Electric power companies are becoming increasingly desperate to restart their nuclear plants to stay afloat, warning of rate hikes and blackouts if their reactors remain offline. But the utilities are ignoring the key question of whether nuclear energy is really needed to meet the nation’s power demand.
“Unless more nuclear plants are brought back online, our balance sheet will worsen, threatening a stable power supply,” Makoto Yagi, president of Kansai Electric Power Co., told a news conference on Sept. 7.
Yagi said the company will consider all possible options, suggesting a rate hike, if the shutdowns continue at nuclear plants.
The utility posted a net loss of 99.5 billion yen ($1.26 billion) in the April-June period, compared with a net profit of 34.4 billion yen a year earlier.
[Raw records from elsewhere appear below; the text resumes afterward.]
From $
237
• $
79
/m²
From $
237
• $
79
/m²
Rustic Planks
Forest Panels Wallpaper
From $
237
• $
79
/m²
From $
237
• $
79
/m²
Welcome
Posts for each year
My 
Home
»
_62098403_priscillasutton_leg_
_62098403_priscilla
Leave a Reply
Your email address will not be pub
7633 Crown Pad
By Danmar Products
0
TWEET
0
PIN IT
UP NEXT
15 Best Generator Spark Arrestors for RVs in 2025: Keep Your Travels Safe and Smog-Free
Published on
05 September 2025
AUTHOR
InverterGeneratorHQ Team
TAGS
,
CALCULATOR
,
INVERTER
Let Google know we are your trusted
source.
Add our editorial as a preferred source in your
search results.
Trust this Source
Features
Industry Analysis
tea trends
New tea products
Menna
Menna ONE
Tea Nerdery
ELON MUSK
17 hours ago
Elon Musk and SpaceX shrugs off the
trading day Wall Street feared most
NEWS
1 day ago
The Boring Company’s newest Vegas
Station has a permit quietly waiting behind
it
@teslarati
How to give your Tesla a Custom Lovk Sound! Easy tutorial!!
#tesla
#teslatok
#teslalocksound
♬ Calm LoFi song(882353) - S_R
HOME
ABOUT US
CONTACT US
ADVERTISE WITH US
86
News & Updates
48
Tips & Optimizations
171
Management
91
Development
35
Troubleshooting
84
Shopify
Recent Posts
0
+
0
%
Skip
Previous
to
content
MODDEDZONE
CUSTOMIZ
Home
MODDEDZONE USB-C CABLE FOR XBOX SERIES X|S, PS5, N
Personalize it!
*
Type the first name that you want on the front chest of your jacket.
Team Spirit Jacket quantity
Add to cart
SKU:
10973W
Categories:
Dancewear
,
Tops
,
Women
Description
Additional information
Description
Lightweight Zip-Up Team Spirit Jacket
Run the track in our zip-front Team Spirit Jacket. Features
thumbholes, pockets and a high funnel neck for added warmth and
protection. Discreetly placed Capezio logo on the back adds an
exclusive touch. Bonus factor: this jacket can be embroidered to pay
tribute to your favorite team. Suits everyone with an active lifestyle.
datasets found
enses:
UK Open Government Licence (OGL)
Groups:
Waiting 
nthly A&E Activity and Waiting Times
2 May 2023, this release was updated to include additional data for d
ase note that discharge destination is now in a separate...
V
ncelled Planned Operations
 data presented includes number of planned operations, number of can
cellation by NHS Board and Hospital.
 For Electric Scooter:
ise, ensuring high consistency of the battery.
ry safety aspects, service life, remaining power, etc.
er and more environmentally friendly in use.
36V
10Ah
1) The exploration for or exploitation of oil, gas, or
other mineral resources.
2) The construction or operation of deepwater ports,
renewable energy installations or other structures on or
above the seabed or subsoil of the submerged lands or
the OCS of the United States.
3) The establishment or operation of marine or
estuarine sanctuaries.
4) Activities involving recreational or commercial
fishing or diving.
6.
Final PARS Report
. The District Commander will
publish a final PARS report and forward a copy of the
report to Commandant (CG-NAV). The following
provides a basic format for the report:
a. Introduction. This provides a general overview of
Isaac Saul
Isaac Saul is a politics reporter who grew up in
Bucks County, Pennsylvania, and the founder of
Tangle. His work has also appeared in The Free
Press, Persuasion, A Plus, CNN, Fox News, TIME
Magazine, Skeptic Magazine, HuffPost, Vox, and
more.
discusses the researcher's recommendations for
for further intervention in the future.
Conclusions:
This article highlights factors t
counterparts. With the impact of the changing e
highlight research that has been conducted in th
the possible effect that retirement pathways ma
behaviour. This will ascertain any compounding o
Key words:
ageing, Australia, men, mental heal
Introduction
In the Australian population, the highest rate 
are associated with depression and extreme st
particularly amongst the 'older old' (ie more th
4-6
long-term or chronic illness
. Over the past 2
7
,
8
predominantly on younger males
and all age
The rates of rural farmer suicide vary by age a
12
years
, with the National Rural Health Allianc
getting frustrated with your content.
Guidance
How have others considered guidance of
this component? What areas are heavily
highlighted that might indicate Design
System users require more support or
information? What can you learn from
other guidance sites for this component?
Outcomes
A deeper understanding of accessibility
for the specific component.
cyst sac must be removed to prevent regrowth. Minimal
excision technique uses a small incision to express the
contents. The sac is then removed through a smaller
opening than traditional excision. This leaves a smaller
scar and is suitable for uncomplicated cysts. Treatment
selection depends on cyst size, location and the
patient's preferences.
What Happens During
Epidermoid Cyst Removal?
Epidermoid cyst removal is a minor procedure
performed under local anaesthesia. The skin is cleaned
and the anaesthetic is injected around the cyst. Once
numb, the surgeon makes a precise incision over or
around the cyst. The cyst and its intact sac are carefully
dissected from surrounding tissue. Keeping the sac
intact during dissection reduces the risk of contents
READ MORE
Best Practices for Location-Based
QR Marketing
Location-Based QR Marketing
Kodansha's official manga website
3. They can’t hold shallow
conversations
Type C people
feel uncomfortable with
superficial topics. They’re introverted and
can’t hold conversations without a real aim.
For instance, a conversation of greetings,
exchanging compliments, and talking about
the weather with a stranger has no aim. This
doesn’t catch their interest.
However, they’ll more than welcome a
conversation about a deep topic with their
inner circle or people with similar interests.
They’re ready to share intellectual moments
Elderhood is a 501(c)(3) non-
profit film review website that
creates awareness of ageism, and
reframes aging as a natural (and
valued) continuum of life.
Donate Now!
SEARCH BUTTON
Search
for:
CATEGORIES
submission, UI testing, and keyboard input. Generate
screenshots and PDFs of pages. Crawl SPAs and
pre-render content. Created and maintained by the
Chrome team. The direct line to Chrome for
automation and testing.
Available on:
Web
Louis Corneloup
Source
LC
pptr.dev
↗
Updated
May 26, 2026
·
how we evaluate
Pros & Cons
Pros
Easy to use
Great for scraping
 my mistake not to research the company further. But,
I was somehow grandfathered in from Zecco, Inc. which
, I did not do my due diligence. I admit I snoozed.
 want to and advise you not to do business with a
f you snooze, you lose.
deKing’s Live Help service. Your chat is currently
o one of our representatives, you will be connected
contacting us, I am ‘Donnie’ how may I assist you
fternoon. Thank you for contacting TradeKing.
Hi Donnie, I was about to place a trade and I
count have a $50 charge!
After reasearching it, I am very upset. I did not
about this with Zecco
Despite public opposition, the government in July reactivated two reactors at Kansai Electric’s Oi nuclear power plant in Fukui Prefecture before electricity demand hit a peak in summer.
But Kansai Electric figures suggest that electricity demand could have been met without the Oi reactors running largely because of power savings by households and businesses.
Kansai Electric’s supply capacity was 11.8 percent higher than power demand on Aug. 3, when consumption peaked in the Kansai region.
If the Oi reactors had not been restarted, the margin would have fallen to 2.7 percent, below the 3-percent benchmark that utilities say is required to prepare for an emergency.
However, experts said Kansai Electric could meet demand if it secured electricity from other companies.
The peak demand in the Kansai region was 26.8 gigawatts on Aug. 3, and the Oi reactors supplied 2.4 gigawatts. But Kansai Electric and other utilities in western Japan, which use the same frequency, had a combined surplus capacity exceeding 9 gigawatts, according to the energy strategy council of the Osaka prefectural and municipal governments.
“It was highly likely that Kansai Electric could do without any reactors online, given that (households and businesses) saved power even after the Oi reactors were restarted,” said Kazuhiro Ueta, a professor of environmental economics at Kyoto University, who chairs the panel.
“We must analyze how much power-saving efforts have become part of the daily lifestyle and discuss whether nuclear plants are necessary based on the finding.”
Ueta's panel has called for suspending the Oi reactors again after summer.
The government’s power-saving campaign ended in the Kansai, Shikoku and Kyushu regions on Sept. 7. Of the 50 nuclear reactors in Japan, only the Oi reactors are in operation.
In the Kansai region, power usage was cut by 11.1 percent from two years earlier, exceeding the target of at least 10 percent. Consumption fell 9.5 percent in Kyushu, largely in line with the 10-percent target, and 8.3 percent in Shikoku, above the 5-percent target.
But electric power companies continue to lobby for restarting nuclear reactors, saying their very survival is at stake.
“We will reach a dead end in a few years,” a senior Kansai Electric official said. “We will not be able to cover the snowballing costs even if personnel expenses are slashed to zero.”
In addition to Kansai Electric, seven regional electric utilities suffered net losses in the April-June period.
Kyushu Electric Power Co.’s net loss ballooned to 101 billion yen from 8 billion yen a year earlier on increased fuel costs for thermal power generation.
The company will skip a midterm dividend for the first time in 32 years as the net loss for the April-September period will reach 165 billion yen.
Michiaki Uriu, president of Kyushu Electric, said the company will consider a rate hike unless nuclear reactors are restarted.
“Electric utilities are eager to restart nuclear reactors for the sake of their operations,” said Takumi Fujinami, a senior researcher at Japan Research Institute. “A rate hike will likely be unavoidable if nuclear reactors remain offline.”
But power companies themselves would likely have to pay a price for increasing their electricity rates.
The government will demand the companies streamline operations if it approves a rate hike for household customers.
Tokyo Electric Power Co., operator of the stricken Fukushima No. 1 nuclear power plant, raised rates for household users by an average of 8.46 percent in September.
The company was forced to lower the average annual income of employees by more than 20 percent from 7 million yen to 5.5 million yen. It also reviewed its fringe benefits and fuel procurement costs.
A senior Kansai Electric official said the company is loath to follow in TEPCO’s footsteps.
“Like TEPCO, we would be made a wreck of by politicians if we raised electricity charges,” the official said.
The government estimates that a household that pays 9,900 yen a month for electricity bill may have to shoulder more than 20,000 yen if nuclear power generation is abolished in 2030.